Oya Baydar

06 Mart 2013

Hakları Taviz Sayarsanız...

Bugünün işi değil; ne zaman barışçı çözüm yolunda adım atılması gündeme gelse, siyaset sahnesinden 'taviz veriliyor' avâzesi yükselir

Bugünün işi değil; ne zaman barışçı çözüm yolunda adım atılması gündeme gelse, siyaset sahnesinden “taviz veriliyor” avâzesi yükselir. Hak ve özgürlüklerin, demokrasinin gereklerinin, evrensel insan haklarından doğan yükümlülüklerin yerine getirilmesinin “cennet vatanımız”daki adı tavizdir. İyi birşeylere niyetlenmeye görün; muhalefet iktidara “taviz veriyorsun” diye saldırır; iktidar, taviz vermediğini ispat için ya geri adım atar ya da taviz verdiği iddia edilen tarafa en sert şekilde yüklenerek tavizsizliğini ispata çalışır.

Hatırlayalım: Avrupa Birliği’ne aday üyelik sürecinde, Türkiye’den, demokrasiyi geliştirecek, hak ve özgürlükleri genişletecek, militarizmi geriletecek, sivilleşmeyi sağlayacak açılımlar talep edildiğinde, başta ordu olmak üzere AB karşıtı ulusalcı- vesayetçi güçler ortalığı taviz çığlıklarıyla inletiyorlardı. Onlara göre, Avrupa standartlarında sivil bir demokrasinin tesisi, militarizmin ve darbeciliğin geriletilmesi Avrupa’ya (hatta emperyalizme) ülkenin bağımsızlığından verilmiş tavizlerdi; dolayısıyla da vatana ihanetti. Şimdi de, 30 yıldır bunca cana, bunca kana, acıya, yıkıma mâl olan savaşın sona erdirilmesi ve Kürt sorununa çözüm için Kürt halkının haklarının  eşit yurttaşlık temelinde tanınması için atılması beklenen adımlar, aynı çevrelerce taviz sayılıyor.

 

'Taviz' Yerine 'Hak' Demeyi Denesek

 

İçinde bulunduğumuz bu son derece kritik ve kırılgan süreçte CHP, MHP, irili ufaklı, sağlı sollu milliyetçi çevreler, yani istemezükçü blok bir yanda; Başbakan Erdoğan ve iktidar partisi sözcüleri öte yanda, taviz verilip verilmediği atışması içindeler. Kürt hareketi de kendi kitlesine yönelik olarak aynı tutumda. Silah bırakmanın konuşulduğu günlerde, tam da BDP heyeti Kandil’e giderken başlatılan bombardıman, İmralı görüşme notlarının basına sızması üzerine kopartılan tantana; Öcalan’ın görüşme notlarına yansıyan ölçüsüz izansız, küçük dağları ben yarattım kıvamındaki sözler, vb. tarafların tavizsizliklerini ispatlama ve kendi kitlelerini tatmin hamleleri.

--------------------------------------------------

Görev A:
Alıntı metinde "Hatırlayalım: Avrupa Birliği’ne" ile başlayıp "çevrelerce taviz sayılıyor." sözlerine kadar süren kısmı, "savaşın" sözcüğünü "çatışmanın" ile değiştirerek yeniden yaz.
Görev B:
Alıntı metinde "İçinde bulunduğumuz bu son derece kritik" diye başlayan paragrafı, ana bilgilerini koruyarak madde listesi hâlinde yeniden yaz.
Aşağıdaki satırlar başka bir kaynaktan alınmıştır.

Veri kümesi kayıtları:
--------------------------------------------------

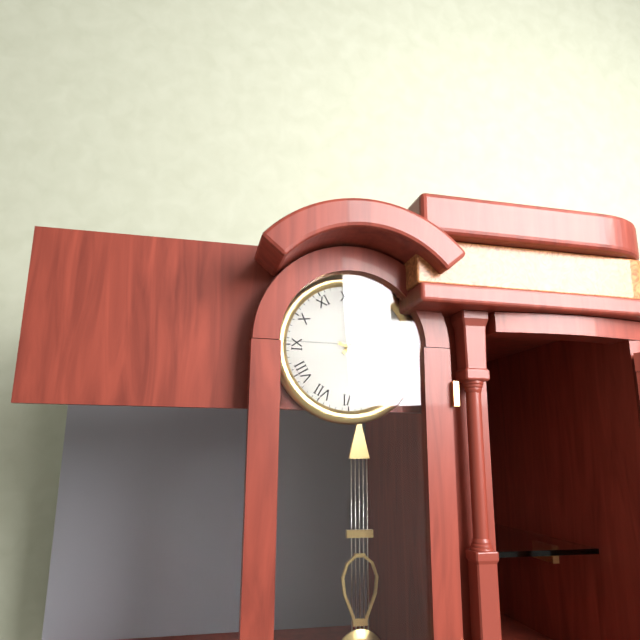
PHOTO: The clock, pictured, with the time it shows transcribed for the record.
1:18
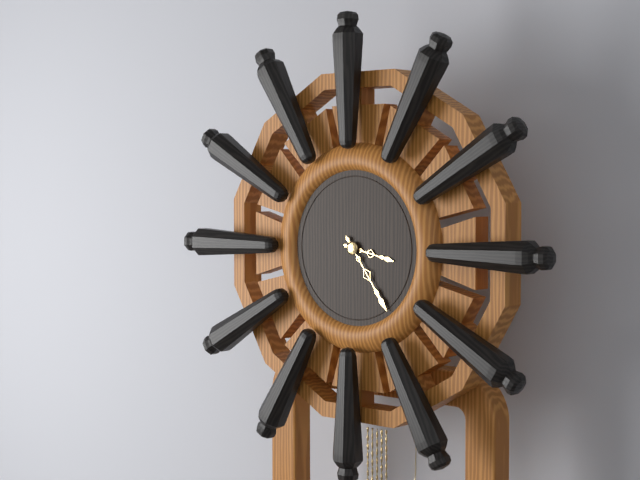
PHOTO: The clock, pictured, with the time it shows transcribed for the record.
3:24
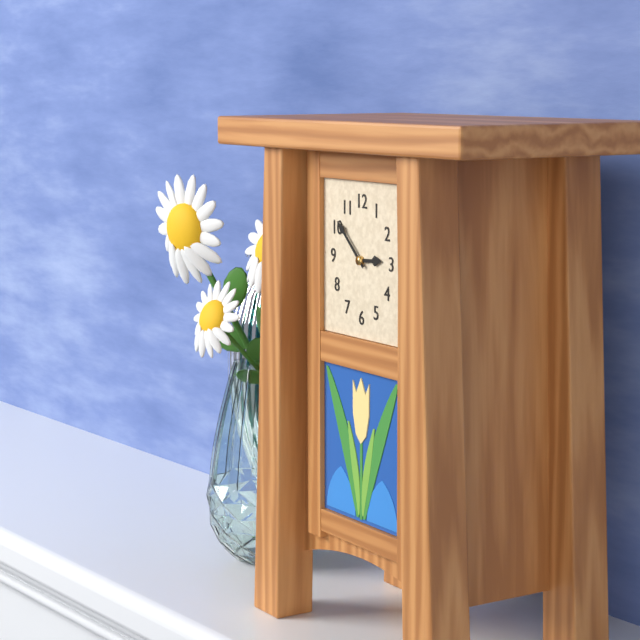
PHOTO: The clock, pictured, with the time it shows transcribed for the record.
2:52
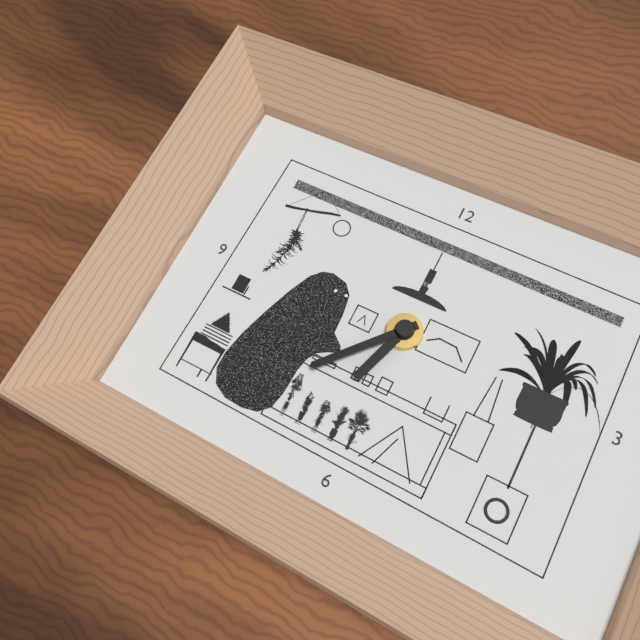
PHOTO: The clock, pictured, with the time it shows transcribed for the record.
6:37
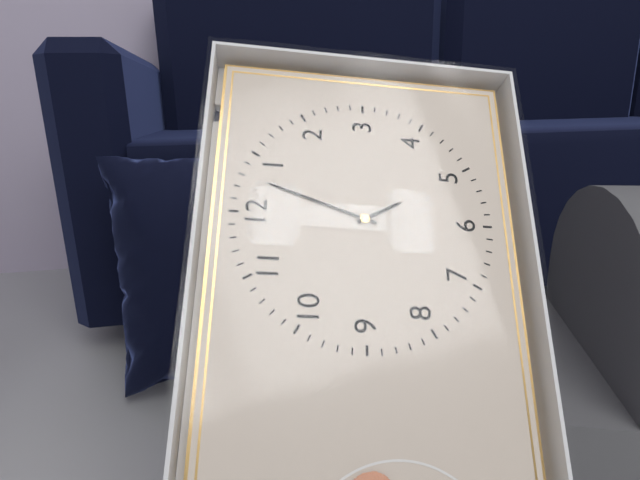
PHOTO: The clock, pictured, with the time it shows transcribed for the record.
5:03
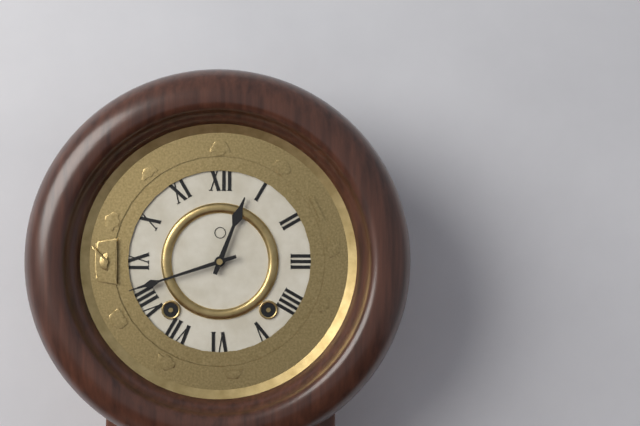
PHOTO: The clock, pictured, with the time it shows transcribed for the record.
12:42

--------------------------------------------------

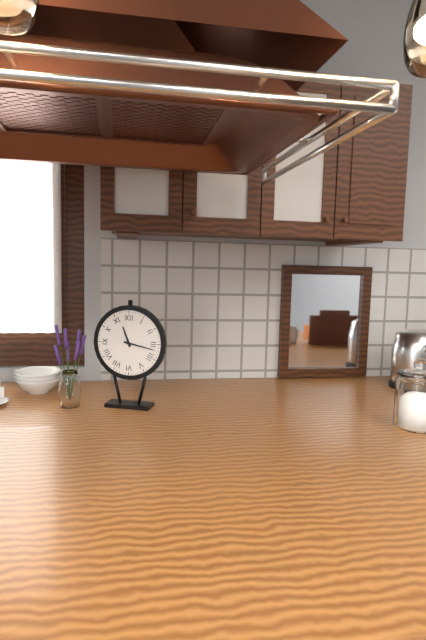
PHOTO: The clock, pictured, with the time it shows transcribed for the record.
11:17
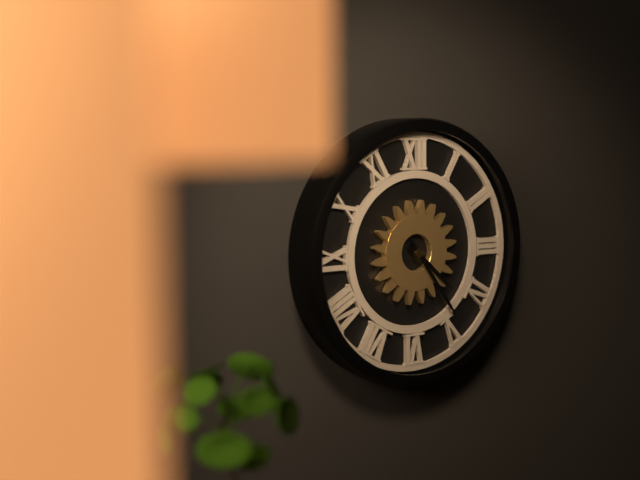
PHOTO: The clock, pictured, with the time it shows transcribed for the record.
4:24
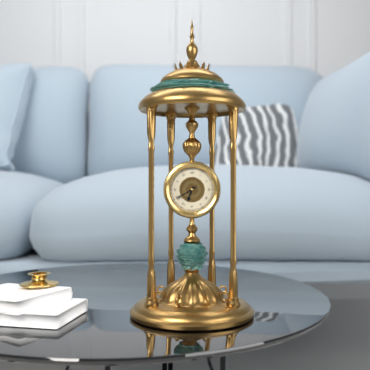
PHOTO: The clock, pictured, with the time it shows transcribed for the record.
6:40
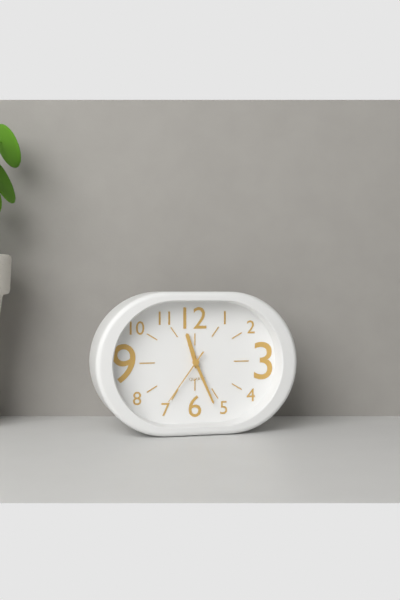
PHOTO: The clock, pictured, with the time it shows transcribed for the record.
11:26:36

--------------------------------------------------

Tam çıktı A:
Hatırlayalım: Avrupa Birliği’ne aday üyelik sürecinde, Türkiye’den, demokrasiyi geliştirecek, hak ve özgürlükleri genişletecek, militarizmi geriletecek, sivilleşmeyi sağlayacak açılımlar talep edildiğinde, başta ordu olmak üzere AB karşıtı ulusalcı- vesayetçi güçler ortalığı taviz çığlıklarıyla inletiyorlardı. Onlara göre, Avrupa standartlarında sivil bir demokrasinin tesisi, militarizmin ve darbeciliğin geriletilmesi Avrupa’ya (hatta emperyalizme) ülkenin bağımsızlığından verilmiş tavizlerdi; dolayısıyla da vatana ihanetti. Şimdi de, 30 yıldır bunca cana, bunca kana, acıya, yıkıma mâl olan çatışmanın sona erdirilmesi ve Kürt sorununa çözüm için Kürt halkının haklarının  eşit yurttaşlık temelinde tanınması için atılması beklenen adımlar, aynı çevrelerce taviz sayılıyor.

Tam çıktı B:
- Kritik ve kırılgan süreçte, CHP, MHP ve milliyetçi çevrelerden oluşan istemezükçü blok bir yanda, Başbakan Erdoğan ve iktidar partisi sözcüleri öte yanda, taviz verilip verilmediğini tartışıyor.
- Kürt hareketi de kendi kitlesine yönelik olarak aynı tutumda.
- Silah bırakmanın konuşulduğu günlerde, BDP heyeti Kandil'e giderken bombardıman başlatıldı.
- İmralı görüşme notlarının basına sızması üzerine tantana koparıldı.
- Öcalan'ın görüşme notlarına ölçüsüz, izansız sözleri yansıdı.
- Bunların hepsi, tarafların tavizsizliklerini ispatlama ve kendi kitlelerini tatmin etme hamleleri.